There are biographies of Josephine Baker, the "Black Pearl," if the reader wants to know who, what where, and when. I doubt there ever will be one that captures the wild energy, the passionate spirit, and the artistry that came together in this spectacular woman the way Sherry Jones has done. She has shown us the how and why, and filled in the spaces - the beauty and the ugliness, both - that underlay the public spectacle of the glittering international star.
The Josephine Baker who sailed to Paris in 1925 had already powered through enough personal suffering and systemic racism to flatten most people. But, with unlimited talent and drive, she escaped initial rejections in the United States ("too skinny and too dark") by landing a job that took her to the integrated world of Paris. There, her breakthrough abandon and energy in "La Danse de Sauvage," clad only in a skirt made of faux bananas, brought artistic acclaim and access to all she ever wished for: the extravagant lifestyle, a starring role at the Folies Bergere, a film career. She searched endlessly for love while hobnobbing with Colette, Gertrude Stein, Hemingway, and the rest of the expatriates.
Her dreams of Europe changed as Brownshirts and Nazis came to her shows and made their vicious intentions clear. A return to New York showed her that not even her fame could break through the racism, and she returned to Europe, disillusioned.
She continued to sing and dance and act the role as an international sensation, but used her position to work as a spy and pilot for the Resistance, facing mortal danger in the name of freedom. After the war, she shifted her focus to challenge racial discrimination wherever her career took her, despite personal heartaches and ill health. Back in America, she forced nighclubs to integrate if they wanted her to sing, she called attention to African-Americans on Death Row who were victims of racist justice, and she participated in very public and challenging actions with the NAACP.

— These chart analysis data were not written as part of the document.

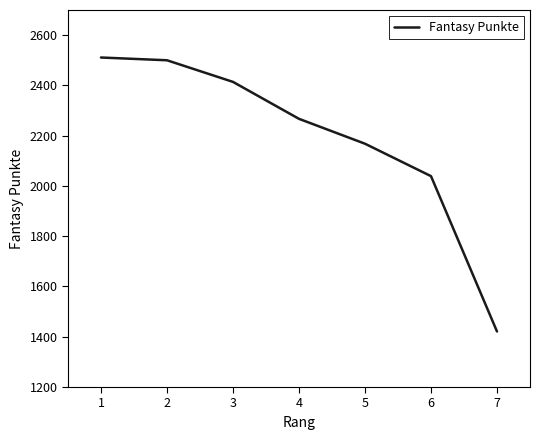

Where is the data nearest to the value 1966?

6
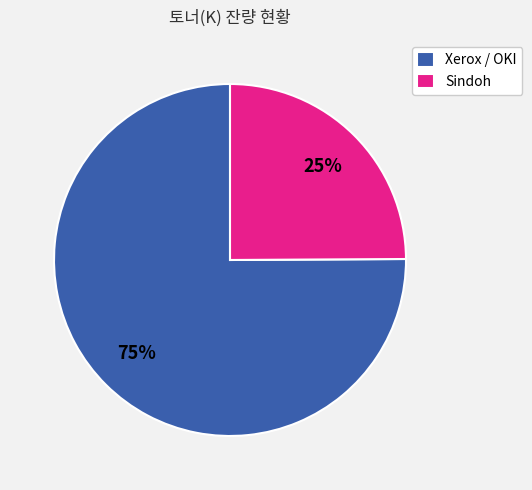

Which has a higher value, Sindoh or Xerox / OKI?

Xerox / OKI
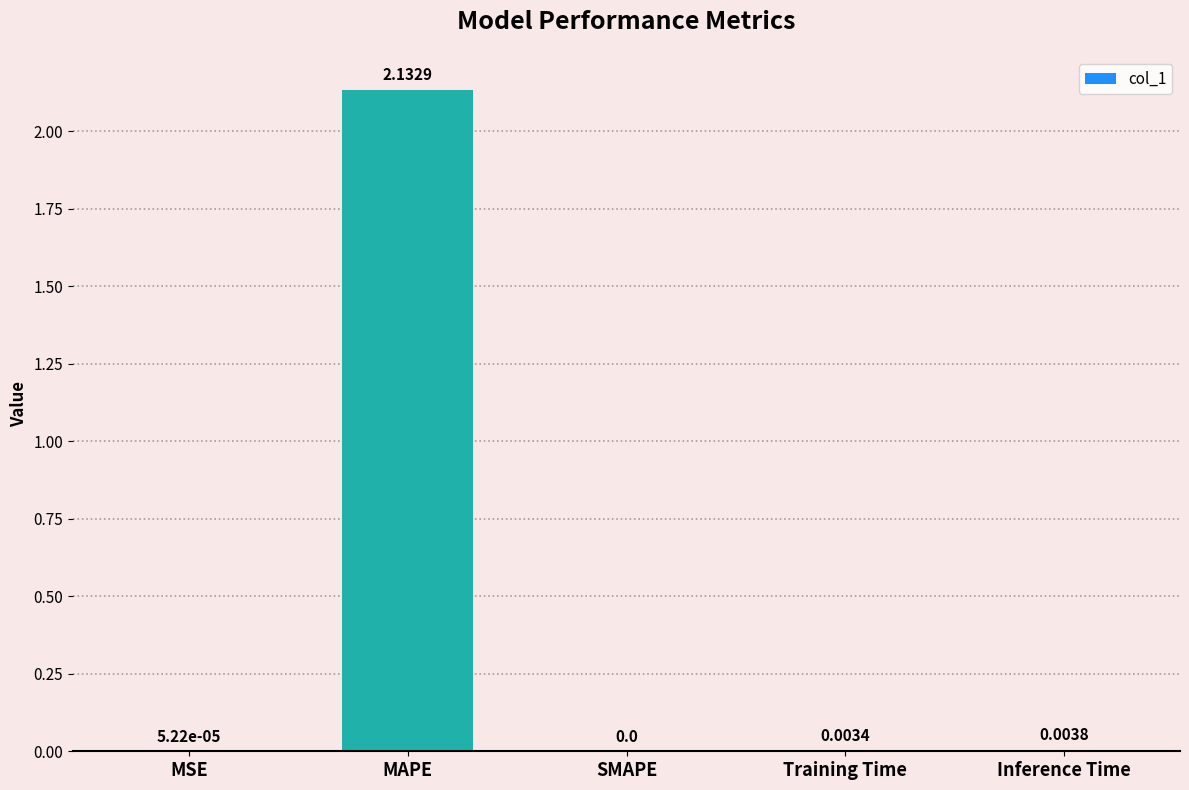

At which category does the chart reach its peak across all series?

MAPE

The happiest day of her life, she said, was when she participated with Joan Baez and others, introducing Rev. Martin Luther King before he gave his speech, "I have a dream." Later, she created a Rainbow Tribe by adopting twelve children, demonstrating how beautiful a multi-ethnic world could be.
All of the episodes in this gritty and granular novel are set as her memories during her last performance, celebrating fifty years of stardom in Paris. The reader will come away breathless with admiration for the power and energy of Josephine Baker's life, and how she used her fame to better the world. Watching videos on YouTube is a pale introduction to this groundbreaking woman. The reader's imagination will be well-served by this stunning novel.
Five stars, because only five are available.